Since you're using 6to4 you will have a whole /48 available to you. The structure of the address is as follows (probably including more detail than necessary for you, but just to be on the safe side):
- IPv6 addresses are in hexadecimal
2002
is the fixed prefix for 6to4 (16 bits)5dd1:5379
is your IPv4 address written in hexadecimal (2 * 16 bits)- Everything after that is yours (or your router's) to do with as you please :-)
You write this down as 2002:5dd1:5379::/48
, which is technically the same as 2002:5dd1:5379:0000:0000:0000:0000:0000/48
if you write all the blocks and leading zeroes.
The /48
means that the first 48 bits are fixed (the 2002:5dd1:5379:
part) and that everything else (0000:0000:0000:0000:0000
to ffff:ffff:ffff:ffff:ffff
) is flexible (yours to work with).
With IPv6 every network (LAN) gets a /64
. The first one is 2002:5dd1:5379:0000::/64
(which is usually shortened to (2002:5dd1:5379::/64
) because ::
means 'as many blocks of 0000
as necessary here). The second one is 2002:5dd1:5379:0001::/64
, etc. Up to 2002:5dd1:5379:ffff::/64
.
Yes, this means you get enough addresses for 65536 LANs!
The /56
mentioned as Global Prefix is just wrong. As I mentioned earlier it's actually a /48
. The Fritz!box does seem to use the right addresses though despite showing the wrong prefix size. It uses ...:0000:...
for its LAN interface and ...:8000:...
for its WAN interface. Nothing wrong with those choices, just a display error it seems :-)
One important thing though: 6to4 is not always very reliable. Your router will send outbound IPv6 traffic over an IPv6-in-IPv4 tunnel to 192.88.99.1. There are many routers on the internet with that address (a technique called anycast) and your outbound IPv6 traffic will end up using the one that the network thinks is closest. The same goes for the return traffic to your network. There are also many relays for that and which one is used depends on which one is closest to the other side. If either of those relays performs badly, is broken, not well maintained, doesn't have enough bandwidth etc etc etc then your IPv6 connection will be broken. And because the incoming traffic will use different relays depending on which other systems you communicate with debugging it is practically impossible.

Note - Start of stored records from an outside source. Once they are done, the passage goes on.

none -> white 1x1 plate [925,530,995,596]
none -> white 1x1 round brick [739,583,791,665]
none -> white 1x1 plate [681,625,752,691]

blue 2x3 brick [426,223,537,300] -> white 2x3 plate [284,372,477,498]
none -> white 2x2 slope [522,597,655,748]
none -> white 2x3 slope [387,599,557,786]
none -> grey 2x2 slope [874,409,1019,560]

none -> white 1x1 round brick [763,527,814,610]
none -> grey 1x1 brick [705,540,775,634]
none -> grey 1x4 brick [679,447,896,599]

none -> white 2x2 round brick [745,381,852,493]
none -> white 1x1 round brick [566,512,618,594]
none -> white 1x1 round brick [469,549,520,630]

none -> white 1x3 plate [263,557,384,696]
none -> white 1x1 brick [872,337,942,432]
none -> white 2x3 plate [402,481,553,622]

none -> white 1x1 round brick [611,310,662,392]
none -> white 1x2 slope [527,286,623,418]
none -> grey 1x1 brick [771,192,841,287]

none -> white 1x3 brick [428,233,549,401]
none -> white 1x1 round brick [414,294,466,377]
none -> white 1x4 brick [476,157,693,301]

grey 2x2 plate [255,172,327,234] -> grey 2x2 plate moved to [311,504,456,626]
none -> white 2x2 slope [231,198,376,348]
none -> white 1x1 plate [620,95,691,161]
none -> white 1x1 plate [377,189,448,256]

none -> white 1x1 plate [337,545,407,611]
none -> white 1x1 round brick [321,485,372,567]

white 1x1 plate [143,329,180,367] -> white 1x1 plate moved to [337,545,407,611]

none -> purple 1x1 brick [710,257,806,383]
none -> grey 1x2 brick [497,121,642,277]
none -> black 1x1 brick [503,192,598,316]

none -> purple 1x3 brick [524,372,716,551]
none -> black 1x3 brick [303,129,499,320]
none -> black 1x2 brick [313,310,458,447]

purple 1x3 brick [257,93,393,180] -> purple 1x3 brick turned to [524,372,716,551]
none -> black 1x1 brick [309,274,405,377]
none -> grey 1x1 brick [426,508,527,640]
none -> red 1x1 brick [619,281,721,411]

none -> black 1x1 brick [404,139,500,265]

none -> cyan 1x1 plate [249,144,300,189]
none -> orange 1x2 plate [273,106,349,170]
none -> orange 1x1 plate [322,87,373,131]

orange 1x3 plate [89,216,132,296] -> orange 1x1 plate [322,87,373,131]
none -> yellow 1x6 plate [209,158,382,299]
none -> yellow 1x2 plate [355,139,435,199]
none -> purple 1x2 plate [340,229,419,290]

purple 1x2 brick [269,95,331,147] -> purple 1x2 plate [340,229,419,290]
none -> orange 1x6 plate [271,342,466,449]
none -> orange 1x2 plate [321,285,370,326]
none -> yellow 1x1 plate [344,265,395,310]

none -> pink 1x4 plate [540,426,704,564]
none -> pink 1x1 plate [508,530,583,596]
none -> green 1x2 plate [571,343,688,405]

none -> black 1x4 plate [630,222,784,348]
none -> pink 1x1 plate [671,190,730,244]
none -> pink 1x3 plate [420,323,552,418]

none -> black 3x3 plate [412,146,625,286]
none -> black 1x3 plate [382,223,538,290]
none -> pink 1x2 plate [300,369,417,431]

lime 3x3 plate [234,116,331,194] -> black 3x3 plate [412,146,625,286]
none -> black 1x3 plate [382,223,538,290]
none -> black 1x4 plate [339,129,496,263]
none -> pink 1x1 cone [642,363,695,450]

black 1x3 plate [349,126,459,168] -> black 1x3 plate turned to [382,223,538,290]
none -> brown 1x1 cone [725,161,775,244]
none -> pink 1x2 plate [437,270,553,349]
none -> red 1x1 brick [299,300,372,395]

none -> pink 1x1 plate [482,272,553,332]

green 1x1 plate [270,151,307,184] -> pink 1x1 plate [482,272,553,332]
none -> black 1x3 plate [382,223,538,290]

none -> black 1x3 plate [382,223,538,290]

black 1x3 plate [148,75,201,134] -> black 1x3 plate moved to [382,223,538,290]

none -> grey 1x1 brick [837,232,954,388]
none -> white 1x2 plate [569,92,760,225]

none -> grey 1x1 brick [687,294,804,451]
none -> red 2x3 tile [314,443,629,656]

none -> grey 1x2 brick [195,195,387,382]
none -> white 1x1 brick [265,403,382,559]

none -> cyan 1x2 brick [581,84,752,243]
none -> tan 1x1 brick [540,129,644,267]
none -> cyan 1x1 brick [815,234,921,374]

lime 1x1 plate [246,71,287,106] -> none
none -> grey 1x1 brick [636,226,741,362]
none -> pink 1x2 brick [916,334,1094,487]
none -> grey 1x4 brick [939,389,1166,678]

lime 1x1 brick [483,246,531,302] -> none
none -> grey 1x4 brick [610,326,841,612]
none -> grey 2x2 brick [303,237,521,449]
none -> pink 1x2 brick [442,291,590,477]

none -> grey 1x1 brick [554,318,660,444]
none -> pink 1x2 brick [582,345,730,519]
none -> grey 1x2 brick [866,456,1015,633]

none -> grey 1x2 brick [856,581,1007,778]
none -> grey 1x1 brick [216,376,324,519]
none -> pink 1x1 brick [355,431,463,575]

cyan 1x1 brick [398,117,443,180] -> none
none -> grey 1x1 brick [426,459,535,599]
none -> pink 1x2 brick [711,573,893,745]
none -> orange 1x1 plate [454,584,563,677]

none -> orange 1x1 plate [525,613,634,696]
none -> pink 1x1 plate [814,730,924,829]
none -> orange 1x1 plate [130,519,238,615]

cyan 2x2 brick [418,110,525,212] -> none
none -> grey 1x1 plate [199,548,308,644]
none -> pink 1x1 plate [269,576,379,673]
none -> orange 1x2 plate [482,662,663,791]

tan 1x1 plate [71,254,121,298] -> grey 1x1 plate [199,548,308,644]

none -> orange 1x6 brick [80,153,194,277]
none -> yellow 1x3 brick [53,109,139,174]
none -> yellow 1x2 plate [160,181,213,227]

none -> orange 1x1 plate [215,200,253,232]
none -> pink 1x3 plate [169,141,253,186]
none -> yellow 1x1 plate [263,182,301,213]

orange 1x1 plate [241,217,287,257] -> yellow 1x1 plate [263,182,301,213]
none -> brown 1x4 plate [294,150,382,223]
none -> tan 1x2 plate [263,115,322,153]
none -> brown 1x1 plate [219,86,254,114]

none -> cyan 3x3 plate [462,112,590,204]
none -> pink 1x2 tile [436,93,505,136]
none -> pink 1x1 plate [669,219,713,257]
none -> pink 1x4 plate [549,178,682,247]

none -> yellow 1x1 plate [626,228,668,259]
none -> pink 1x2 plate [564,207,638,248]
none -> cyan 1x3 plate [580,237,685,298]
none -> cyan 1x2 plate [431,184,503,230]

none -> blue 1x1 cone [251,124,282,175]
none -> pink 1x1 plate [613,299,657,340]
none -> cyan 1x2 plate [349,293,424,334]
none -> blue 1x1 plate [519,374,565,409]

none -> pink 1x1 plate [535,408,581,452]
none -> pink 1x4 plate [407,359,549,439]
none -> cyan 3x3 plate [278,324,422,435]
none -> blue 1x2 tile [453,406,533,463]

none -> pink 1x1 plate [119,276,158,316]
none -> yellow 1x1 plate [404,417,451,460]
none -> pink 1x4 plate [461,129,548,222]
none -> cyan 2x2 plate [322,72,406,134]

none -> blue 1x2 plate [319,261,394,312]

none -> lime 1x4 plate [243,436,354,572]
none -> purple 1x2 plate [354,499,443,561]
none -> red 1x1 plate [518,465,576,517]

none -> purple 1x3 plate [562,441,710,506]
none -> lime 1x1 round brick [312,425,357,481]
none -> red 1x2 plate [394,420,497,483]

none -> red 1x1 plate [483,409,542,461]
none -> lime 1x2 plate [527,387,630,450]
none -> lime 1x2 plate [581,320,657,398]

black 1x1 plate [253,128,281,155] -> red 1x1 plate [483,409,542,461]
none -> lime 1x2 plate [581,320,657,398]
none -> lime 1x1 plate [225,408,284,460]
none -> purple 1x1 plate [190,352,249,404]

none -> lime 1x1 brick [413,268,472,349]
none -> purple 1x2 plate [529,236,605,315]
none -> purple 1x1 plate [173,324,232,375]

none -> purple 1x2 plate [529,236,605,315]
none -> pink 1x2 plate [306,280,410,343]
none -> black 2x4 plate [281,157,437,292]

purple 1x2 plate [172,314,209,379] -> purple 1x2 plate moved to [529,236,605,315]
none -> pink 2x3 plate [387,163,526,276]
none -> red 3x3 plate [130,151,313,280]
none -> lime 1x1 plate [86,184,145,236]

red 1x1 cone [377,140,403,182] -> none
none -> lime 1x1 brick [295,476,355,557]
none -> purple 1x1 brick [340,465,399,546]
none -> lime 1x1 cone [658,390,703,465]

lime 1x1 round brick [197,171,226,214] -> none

I.e. Hurricane Electric (he.net / tunnelbroker.net) offers free IPv6-in-IPv4 tunnels that are statically configured. You will always use the same relay for inbound and outbound traffic and you'll know who is responsible for it if it fails. That will probably save you many headaches :-)
All of this is independent of your ISP. They don't have to provide any service related to 6to4 for this to work, although if you're lucky they provide an outbound relay for 6to4.